- [Collected data entries]:
================================

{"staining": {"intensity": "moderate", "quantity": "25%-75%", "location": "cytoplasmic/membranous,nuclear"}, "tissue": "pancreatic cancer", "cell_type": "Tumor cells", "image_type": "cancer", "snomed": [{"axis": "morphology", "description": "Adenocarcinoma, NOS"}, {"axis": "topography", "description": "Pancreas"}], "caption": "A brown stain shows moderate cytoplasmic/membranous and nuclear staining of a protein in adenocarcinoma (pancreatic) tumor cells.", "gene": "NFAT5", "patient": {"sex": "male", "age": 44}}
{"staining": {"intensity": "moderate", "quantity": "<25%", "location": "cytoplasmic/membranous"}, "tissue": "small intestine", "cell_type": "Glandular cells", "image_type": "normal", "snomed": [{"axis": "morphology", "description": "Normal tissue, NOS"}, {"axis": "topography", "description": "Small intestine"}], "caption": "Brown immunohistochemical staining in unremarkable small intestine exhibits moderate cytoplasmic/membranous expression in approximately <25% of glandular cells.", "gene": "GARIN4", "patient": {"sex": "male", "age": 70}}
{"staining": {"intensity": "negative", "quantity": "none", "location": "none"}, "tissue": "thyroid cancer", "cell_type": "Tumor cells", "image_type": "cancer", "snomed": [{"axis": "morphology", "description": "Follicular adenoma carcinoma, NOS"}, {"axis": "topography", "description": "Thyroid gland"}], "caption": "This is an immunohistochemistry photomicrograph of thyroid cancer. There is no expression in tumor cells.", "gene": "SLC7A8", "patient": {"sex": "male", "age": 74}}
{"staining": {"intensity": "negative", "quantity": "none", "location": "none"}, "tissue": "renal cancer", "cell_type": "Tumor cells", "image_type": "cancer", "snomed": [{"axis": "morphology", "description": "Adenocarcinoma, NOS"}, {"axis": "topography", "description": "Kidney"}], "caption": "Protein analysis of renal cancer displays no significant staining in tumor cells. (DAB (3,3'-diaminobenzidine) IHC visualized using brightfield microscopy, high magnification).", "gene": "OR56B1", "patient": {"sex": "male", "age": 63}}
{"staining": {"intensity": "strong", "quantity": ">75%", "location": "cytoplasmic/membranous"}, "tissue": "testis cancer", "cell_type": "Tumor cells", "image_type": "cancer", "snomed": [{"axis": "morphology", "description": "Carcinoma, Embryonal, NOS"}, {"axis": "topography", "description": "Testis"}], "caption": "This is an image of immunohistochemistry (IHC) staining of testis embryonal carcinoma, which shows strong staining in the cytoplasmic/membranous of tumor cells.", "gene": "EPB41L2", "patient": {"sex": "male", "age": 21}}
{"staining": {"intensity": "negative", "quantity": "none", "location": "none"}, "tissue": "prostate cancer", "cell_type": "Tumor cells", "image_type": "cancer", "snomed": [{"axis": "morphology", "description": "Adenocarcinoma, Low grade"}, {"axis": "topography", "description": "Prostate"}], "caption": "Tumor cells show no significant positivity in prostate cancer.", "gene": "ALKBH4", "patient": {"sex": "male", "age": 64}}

================================

- [INSTRUCTIONS FOR THE TASK]: Look through the entries and copy every line in which the string "significant" appears.

- [PROBLEM SOLUTION]:
{"staining": {"intensity": "negative", "quantity": "none", "location": "none"}, "tissue": "renal cancer", "cell_type": "Tumor cells", "image_type": "cancer", "snomed": [{"axis": "morphology", "description": "Adenocarcinoma, NOS"}, {"axis": "topography", "description": "Kidney"}], "caption": "Protein analysis of renal cancer displays no significant staining in tumor cells. (DAB (3,3'-diaminobenzidine) IHC visualized using brightfield microscopy, high magnification).", "gene": "OR56B1", "patient": {"sex": "male", "age": 63}}
{"staining": {"intensity": "negative", "quantity": "none", "location": "none"}, "tissue": "prostate cancer", "cell_type": "Tumor cells", "image_type": "cancer", "snomed": [{"axis": "morphology", "description": "Adenocarcinoma, Low grade"}, {"axis": "topography", "description": "Prostate"}], "caption": "Tumor cells show no significant positivity in prostate cancer.", "gene": "ALKBH4", "patient": {"sex": "male", "age": 64}}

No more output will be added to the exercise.